> RECORDED DATA
+ + + +
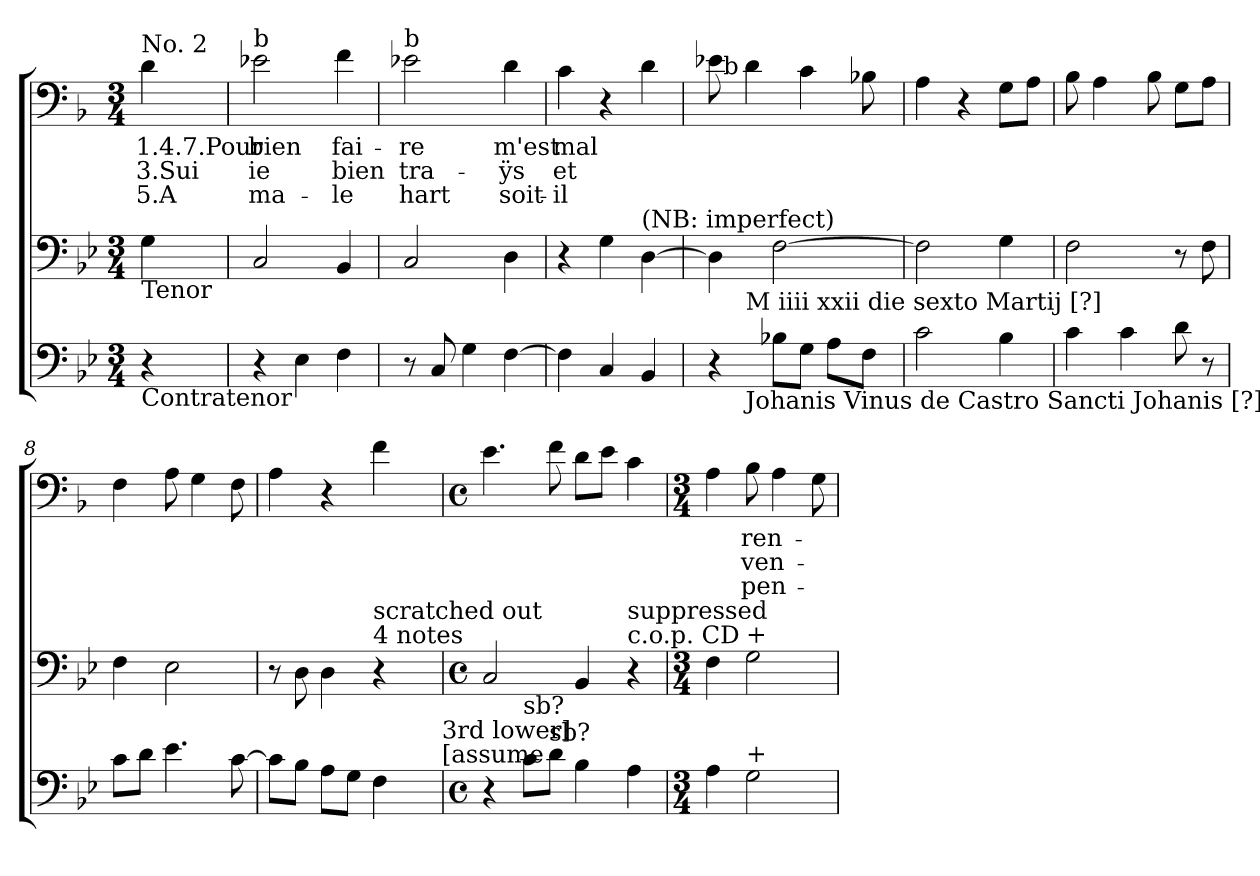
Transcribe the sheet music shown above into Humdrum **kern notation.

**kern	**kern	**kern	**text	**text	**text
*part3	*part2	*part1	*part1	*part1	*part1
*staff3	*staff2	*staff1	*staff1	*staff1	*staff1
!!LO:PB:g=z
*clefF4	*clefF4	*clefF4	*	*	*
*k[b-e-]	*k[b-e-]	*k[b-]	*	*	*
*B-:	*B-:	*F:	*	*	*
*M3/4	*M3/4	*M3/4	*	*	*
=1	=1	=1	=1	=1	=1
!	!	!LO:TX:a:t=No. 2	!	!	!
!	!LO:TX:b:t=Tenor	!	!	!	!
!LO:TX:b:t=Contratenor	!	!	!	!	!
!	!	!	!LO:LY:b:color=#000000	!LO:LY:b:color=#000000	!LO:LY:b:color=#000000
4r	4Gi\	4di\	1.4.7.Pour	3.Sui	5.A
=2	=2	=2	=2	=2	=2
!	!	!LO:TX:a:t=b	!	!	!
!	!	!	!LO:LY:b:color=#000000	!LO:LY:b:color=#000000	!LO:LY:b:color=#000000
4r	2Ci/	2e-i\	bien	ie	ma-
4E-i\	.	.	.	.	.
!	!	!	!LO:LY:b:color=#000000	!LO:LY:b:color=#000000	!LO:LY:b:color=#000000
4Fi\	4BB-i/	4fi\	fai-	bien	-le
=3	=3	=3	=3	=3	=3
!	!	!LO:TX:a:t=b	!	!	!
!	!	!	!LO:LY:b:color=#000000	!LO:LY:b:color=#000000	!LO:LY:b:color=#000000
8r	2Ci/	2e-i\	-re	tra-	hart
8Ci/	.	.	.	.	.
4Gi\	.	.	.	.	.
!	!	!	!LO:LY:b:color=#000000	!LO:LY:b:color=#000000	!LO:LY:b:color=#000000
[>4Fi\	4Di\	4di\	m'est	-ÿs	soit-
=4	=4	=4	=4	=4	=4
!	!	!	!LO:LY:b:color=#000000	!LO:LY:b:color=#000000	!LO:LY:b:color=#000000
4Fi\]	4r	4ci\	mal	et	il
4Ci/	4Gi\	4r	.	.	.
!	!LO:TX:a:t=(NB&colon; imperfect)	!	!	!	!
4BB-i/	[>4Di\	4di\	.	.	.
=5	=5	=5	=5	=5	=5
*^	*	*^	*	*	*
4r	8ryy	4Di\]	8e-i\	32ryy	.	.	.
.	.	.	.	256ryy	.	.	.
!	!	!	!	!LO:TX:a:t=b	!	!	!
.	.	.	.	2ryy	.	.	.
!	!LO:TX:b:t=Johanis Vinus de Castro Sancti Johanis [?]	!	!	!	!	!	!
!	!LO:TX:t=M iiii xxii die sexto Martij [?]	!	!	!	!	!	!
.	2ryy	.	4di\	.	.	.	.
8B-Xi\L	.	[>2Fi\	.	.	.	.	.
8Gi\J	.	.	4ci\	.	.	.	.
8Ai\L	.	.	.	.	.	.	.
.	.	.	.	8ryy	.	.	.
8Fi\J	8ryy	.	8B-Xi\	.	.	.	.
.	.	.	.	16ryy	.	.	.
.	.	.	.	64..ryy	.	.	.
*v	*v	*	*v	*v	*	*	*
=6	=6	=6	=6	=6	=6
2ci\	2Fi\]	4Ai\	.	.	.
.	.	4r	.	.	.
4B-i\	4Gi\	8Gi\L	.	.	.
.	.	8Ai\J	.	.	.
=7	=7	=7	=7	=7	=7
4ci\	2Fi\	8B-i\	.	.	.
.	.	4Ai\	.	.	.
4ci\	.	.	.	.	.
.	.	8B-i\	.	.	.
8di\	8r	8Gi\L	.	.	.
8r	8Fi\	8Ai\J	.	.	.
=8	=8	=8	=8	=8	=8
8ci\L	4Fi\	4Fi\	.	.	.
8di\J	.	.	.	.	.
4.e-i\	2E-i\	8Ai\	.	.	.
.	.	4Gi\	.	.	.
[>8ci\	.	8Fi\	.	.	.
=9	=9	=9	=9	=9	=9
*^	*	*	*	*	*
8ci\L]	2ryy	8r	4Ai\	.	.	.
8B-i\J	.	8Di\	.	.	.	.
8Ai\L	.	4Di\	4r	.	.	.
8Gi\J	.	.	.	.	.	.
!	!	!LO:TX:a:t=4 notes	!	!	!	!
!	!	!LO:TX:t=scratched out	!	!	!	!
4Fi\	8ryy	4r	4fi\	.	.	.
.	16ryy	.	.	.	.	.
.	32ryy	.	.	.	.	.
.	64ryy	.	.	.	.	.
.	128...ryy	.	.	.	.	.
!	!LO:TX:a:t=[assume	!	!	!	!	!
!	!LO:TX:t=3rd lower]	!	!	!	!	!
.	1024ryy	.	.	.	.	.
*v	*v	*	*	*	*	*
=10	=10	=10	=10	=10	=10
*M4/4	*M4/4	*M4/4	*	*	*
*met(c)	*met(c)	*met(c)	*	*	*
4r	2Ci/	4.ei\	.	.	.
!LO:TX:a:t=sb?	!	!	!	!	!
8ci\L	.	.	.	.	.
!LO:TX:a:t=sb?	!	!	!	!	!
8di\J	.	8fi\	.	.	.
4B-i\	4BB-i/	8di\L	.	.	.
.	.	8ei\J	.	.	.
!	!LO:TX:a:t=c.o.p. CD	!	!	!	!
!	!LO:TX:t=suppressed	!	!	!	!
4Ai\	4r	4ci\	.	.	.
=11	=11	=11	=11	=11	=11
*M3/4	*M3/4	*M3/4	*	*	*
4Ai\	4Fi\	4Ai\	.	.	.
!	!LO:TX:a:t=+	!	!	!	!
!LO:TX:a:t=+	!	!	!	!	!
!	!	!	!LO:LY:b:color=#000000	!LO:LY:b:color=#000000	!LO:LY:b:color=#000000
2Gi\	2Gi\	8B-i\	ren-	ven-	pen-
.	.	4Ai\	.	.	.
.	.	8Gi\	.	.	.
=	=	=	=	=	=
*-	*-	*-	*-	*-	*-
+ + + +
> EXERCISE REQUIREMENTS
Count the lines of the material above that contain the string "kern". Reply with the number alone.

> SOLUTION FOR THIS EXERCISE
2